Durante las últimas cinco décadas y media, la industria argentina ha experimentado profundas transformaciones en procesos productivos, incorporación de tecnología y organización del trabajo. En ese contexto, Henkel, compañía alemana con 55 años de presencia ininterrumpida en el país, refleja la adaptación de las empresas locales a nuevas dinámicas globales.
La experiencia de Hernán Varela, quien ingresó a la empresa hace más de veinticinco años, ilustra la transición de sistemas tradicionales a entornos digitalizados. Varela inició su recorrido en áreas administrativas y luego se especializó en la cadena de suministros, acompañando procesos de transformación organizacional y operativa. “El cambio más grande fue la forma de comunicarnos. Cuando empecé usábamos télex y fax; hoy nos conectamos en tiempo real con cualquier parte del mundo”, recuerda Varela. Su recorrido evidencia la integración entre áreas técnicas, plantas productivas y cadenas de suministro internacionales.
Por otro lado, Gerardo Labhart se incorporó a Henkel en 1980 a partir de una adquisición en San Isidro, en un momento en que gran parte de los procesos productivos eran manuales. En cuatro décadas, participó de hitos como el traslado de la planta de base acuosa a Chivilcoy, la incorporación de nuevas líneas de producción, la integración tras la adquisición de National Starch & Chemical y la adopción de estándares globales. “Los desafíos se multiplicaron: nuevas culturas, nuevas estructuras, nuevos productos y aplicaciones”, resume Labhart. El directivo destaca que el cambio fue total: “Nada quedó igual. Cambió la tecnología, la organización y las oportunidades”.

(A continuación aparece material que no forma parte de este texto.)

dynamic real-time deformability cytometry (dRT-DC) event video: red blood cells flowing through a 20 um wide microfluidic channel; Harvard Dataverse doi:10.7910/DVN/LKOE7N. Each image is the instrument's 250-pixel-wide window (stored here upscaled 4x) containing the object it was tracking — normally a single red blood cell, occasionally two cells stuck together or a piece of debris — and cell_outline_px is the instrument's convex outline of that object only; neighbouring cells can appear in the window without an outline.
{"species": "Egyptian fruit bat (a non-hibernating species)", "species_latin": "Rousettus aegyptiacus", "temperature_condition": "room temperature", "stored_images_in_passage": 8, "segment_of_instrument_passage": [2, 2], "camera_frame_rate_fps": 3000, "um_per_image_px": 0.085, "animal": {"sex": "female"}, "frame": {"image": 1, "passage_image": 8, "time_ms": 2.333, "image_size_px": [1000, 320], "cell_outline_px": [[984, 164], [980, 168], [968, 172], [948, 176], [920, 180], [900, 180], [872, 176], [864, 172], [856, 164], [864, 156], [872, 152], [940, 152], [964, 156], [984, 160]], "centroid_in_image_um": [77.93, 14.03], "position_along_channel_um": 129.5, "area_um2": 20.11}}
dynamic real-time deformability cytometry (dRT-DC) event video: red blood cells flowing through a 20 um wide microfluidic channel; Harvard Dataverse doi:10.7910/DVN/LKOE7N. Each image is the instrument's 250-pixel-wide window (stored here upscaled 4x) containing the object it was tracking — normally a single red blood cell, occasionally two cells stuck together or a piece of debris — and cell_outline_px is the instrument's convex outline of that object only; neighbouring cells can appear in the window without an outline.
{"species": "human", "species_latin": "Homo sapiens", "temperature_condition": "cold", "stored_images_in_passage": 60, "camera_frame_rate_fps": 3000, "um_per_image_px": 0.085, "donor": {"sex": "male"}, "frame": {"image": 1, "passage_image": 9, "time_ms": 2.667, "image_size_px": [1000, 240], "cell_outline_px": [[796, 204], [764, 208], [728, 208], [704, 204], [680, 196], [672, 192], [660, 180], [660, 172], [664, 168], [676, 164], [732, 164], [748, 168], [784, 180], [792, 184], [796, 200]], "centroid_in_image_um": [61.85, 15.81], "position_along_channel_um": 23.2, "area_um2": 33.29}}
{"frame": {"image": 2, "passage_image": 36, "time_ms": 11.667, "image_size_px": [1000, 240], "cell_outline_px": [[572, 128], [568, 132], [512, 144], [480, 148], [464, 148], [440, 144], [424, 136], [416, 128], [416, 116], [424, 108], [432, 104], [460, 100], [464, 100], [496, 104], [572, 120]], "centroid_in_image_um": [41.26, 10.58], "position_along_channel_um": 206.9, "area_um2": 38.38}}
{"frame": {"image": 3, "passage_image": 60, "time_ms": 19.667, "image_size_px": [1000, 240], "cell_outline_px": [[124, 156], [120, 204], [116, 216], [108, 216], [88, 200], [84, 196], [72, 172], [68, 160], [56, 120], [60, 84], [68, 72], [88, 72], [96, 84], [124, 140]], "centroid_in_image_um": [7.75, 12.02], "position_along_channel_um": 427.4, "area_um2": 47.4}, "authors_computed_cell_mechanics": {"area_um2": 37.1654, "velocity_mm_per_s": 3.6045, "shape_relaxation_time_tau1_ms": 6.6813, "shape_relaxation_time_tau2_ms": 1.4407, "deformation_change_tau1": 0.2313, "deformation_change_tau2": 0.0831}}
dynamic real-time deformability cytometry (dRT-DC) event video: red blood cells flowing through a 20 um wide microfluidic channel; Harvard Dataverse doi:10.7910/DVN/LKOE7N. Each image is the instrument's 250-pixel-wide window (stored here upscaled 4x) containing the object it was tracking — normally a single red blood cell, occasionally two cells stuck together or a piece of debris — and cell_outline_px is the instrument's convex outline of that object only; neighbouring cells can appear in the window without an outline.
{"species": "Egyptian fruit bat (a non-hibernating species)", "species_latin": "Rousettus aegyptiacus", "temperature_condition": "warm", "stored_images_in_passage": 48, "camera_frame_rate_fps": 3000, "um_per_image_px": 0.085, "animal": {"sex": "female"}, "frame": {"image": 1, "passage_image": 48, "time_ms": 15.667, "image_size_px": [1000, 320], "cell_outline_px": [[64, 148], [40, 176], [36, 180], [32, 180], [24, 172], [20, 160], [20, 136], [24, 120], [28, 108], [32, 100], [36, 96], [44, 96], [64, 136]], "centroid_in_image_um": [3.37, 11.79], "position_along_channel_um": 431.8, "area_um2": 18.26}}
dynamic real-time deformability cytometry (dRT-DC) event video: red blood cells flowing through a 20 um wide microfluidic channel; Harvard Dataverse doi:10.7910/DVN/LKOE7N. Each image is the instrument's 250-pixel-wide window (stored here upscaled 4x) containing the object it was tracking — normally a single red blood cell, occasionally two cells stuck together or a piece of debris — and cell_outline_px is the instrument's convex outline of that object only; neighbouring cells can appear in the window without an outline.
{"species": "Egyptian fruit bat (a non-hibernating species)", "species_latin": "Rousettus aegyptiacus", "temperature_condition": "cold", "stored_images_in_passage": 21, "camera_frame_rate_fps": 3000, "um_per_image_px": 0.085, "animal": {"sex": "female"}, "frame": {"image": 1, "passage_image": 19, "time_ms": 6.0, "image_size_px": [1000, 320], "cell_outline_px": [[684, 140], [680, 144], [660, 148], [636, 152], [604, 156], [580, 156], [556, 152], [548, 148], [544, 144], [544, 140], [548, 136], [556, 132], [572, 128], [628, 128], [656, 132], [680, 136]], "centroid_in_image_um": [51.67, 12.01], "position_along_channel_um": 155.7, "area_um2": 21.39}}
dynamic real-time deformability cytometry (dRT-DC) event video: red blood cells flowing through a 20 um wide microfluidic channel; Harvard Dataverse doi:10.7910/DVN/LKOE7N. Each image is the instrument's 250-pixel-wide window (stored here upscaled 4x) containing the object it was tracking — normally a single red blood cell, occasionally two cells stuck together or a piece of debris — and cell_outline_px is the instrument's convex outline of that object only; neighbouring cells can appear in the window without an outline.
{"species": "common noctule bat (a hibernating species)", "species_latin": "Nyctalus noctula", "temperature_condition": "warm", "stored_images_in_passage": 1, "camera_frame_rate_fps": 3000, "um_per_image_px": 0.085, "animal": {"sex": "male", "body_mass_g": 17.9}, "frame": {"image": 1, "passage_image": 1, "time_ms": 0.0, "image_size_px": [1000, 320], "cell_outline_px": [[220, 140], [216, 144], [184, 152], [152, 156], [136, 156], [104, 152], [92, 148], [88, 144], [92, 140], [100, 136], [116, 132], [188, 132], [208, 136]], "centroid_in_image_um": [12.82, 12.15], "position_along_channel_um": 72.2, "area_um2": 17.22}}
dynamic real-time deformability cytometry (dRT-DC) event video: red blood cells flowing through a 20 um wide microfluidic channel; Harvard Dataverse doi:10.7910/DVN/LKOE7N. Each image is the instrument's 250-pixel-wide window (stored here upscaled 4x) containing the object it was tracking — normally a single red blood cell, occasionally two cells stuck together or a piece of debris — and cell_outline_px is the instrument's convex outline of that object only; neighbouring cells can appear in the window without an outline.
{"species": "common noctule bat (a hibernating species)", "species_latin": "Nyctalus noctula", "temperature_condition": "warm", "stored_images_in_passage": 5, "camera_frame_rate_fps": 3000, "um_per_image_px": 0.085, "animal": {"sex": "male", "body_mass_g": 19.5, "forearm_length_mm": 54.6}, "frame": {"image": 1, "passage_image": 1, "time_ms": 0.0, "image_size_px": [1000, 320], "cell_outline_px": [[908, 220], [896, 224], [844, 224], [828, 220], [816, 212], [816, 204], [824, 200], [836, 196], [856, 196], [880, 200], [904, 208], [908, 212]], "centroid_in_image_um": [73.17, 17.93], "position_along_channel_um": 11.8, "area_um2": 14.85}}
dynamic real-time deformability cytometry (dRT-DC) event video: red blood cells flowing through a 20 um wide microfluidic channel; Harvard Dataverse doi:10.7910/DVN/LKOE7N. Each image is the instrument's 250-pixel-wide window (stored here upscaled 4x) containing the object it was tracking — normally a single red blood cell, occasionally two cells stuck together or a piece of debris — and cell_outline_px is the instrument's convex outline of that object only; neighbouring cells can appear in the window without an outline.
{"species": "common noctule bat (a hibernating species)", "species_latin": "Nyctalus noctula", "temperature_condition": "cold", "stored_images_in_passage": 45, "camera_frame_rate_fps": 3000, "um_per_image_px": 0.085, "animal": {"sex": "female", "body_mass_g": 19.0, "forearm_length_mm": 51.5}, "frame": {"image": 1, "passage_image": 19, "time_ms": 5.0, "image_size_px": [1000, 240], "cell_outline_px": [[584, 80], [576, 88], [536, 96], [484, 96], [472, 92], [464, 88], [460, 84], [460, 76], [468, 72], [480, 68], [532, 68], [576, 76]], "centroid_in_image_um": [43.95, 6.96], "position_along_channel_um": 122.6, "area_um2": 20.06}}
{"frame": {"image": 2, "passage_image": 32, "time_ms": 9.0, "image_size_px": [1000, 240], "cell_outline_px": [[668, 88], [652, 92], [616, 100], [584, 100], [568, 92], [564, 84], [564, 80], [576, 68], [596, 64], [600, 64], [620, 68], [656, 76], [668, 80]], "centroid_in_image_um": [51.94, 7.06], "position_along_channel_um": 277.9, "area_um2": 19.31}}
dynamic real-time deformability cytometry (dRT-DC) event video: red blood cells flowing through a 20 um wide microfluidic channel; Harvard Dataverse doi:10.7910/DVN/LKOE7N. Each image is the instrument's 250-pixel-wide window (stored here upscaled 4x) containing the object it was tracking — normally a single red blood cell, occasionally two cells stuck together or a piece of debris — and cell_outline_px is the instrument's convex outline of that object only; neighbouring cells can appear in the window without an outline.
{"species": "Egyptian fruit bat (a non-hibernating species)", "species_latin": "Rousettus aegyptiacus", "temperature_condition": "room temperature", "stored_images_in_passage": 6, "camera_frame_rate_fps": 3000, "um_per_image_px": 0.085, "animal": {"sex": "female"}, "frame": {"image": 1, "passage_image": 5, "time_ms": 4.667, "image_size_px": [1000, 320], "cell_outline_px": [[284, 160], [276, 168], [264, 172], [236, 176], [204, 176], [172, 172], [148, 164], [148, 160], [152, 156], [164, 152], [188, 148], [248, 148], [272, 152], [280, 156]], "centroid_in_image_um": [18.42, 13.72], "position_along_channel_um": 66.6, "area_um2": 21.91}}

Ambos colaboradores coinciden en que la transformación tecnológica estuvo acompañada por modificaciones culturales y organizacionales profundas, tales como la aparición de nuevas formas de trabajo, mayor especialización y equipos más diversos. Señalan la importancia del aprendizaje continuo, así como el acompañamiento recibido por parte de la empresa en diferentes etapas laborales. Para quienes hoy se incorporan a la industria, transmiten un mensaje centrado en la valorización de las oportunidades de formación y crecimiento en un contexto de permanente evolución.
La operación local de Henkel Argentina, con base en San Isidro, planta industrial en Chivilcoy y una academia en Ciudad de Buenos Aires, acompañó el proceso de transformación de la industria nacional. Desde los años 70, la entidad pasó de esquemas productivos manuales a la automatización, incorporó nuevas tecnologías, trasladó parte de su actividad al interior del país y se integró a cadenas de valor globales.
Este recorrido, según informó la compañía, replica a escala la evolución observada en la industria argentina en las últimas cinco décadas y media, donde la modernización productiva, la digitalización y la apertura internacional modificaron profundamente el perfil del sector.
“Los desafíos se multiplicaron: nuevas culturas, nuevas estructuras, nuevos productos y aplicaciones”, resume Gerardo Labhart en su testimonio.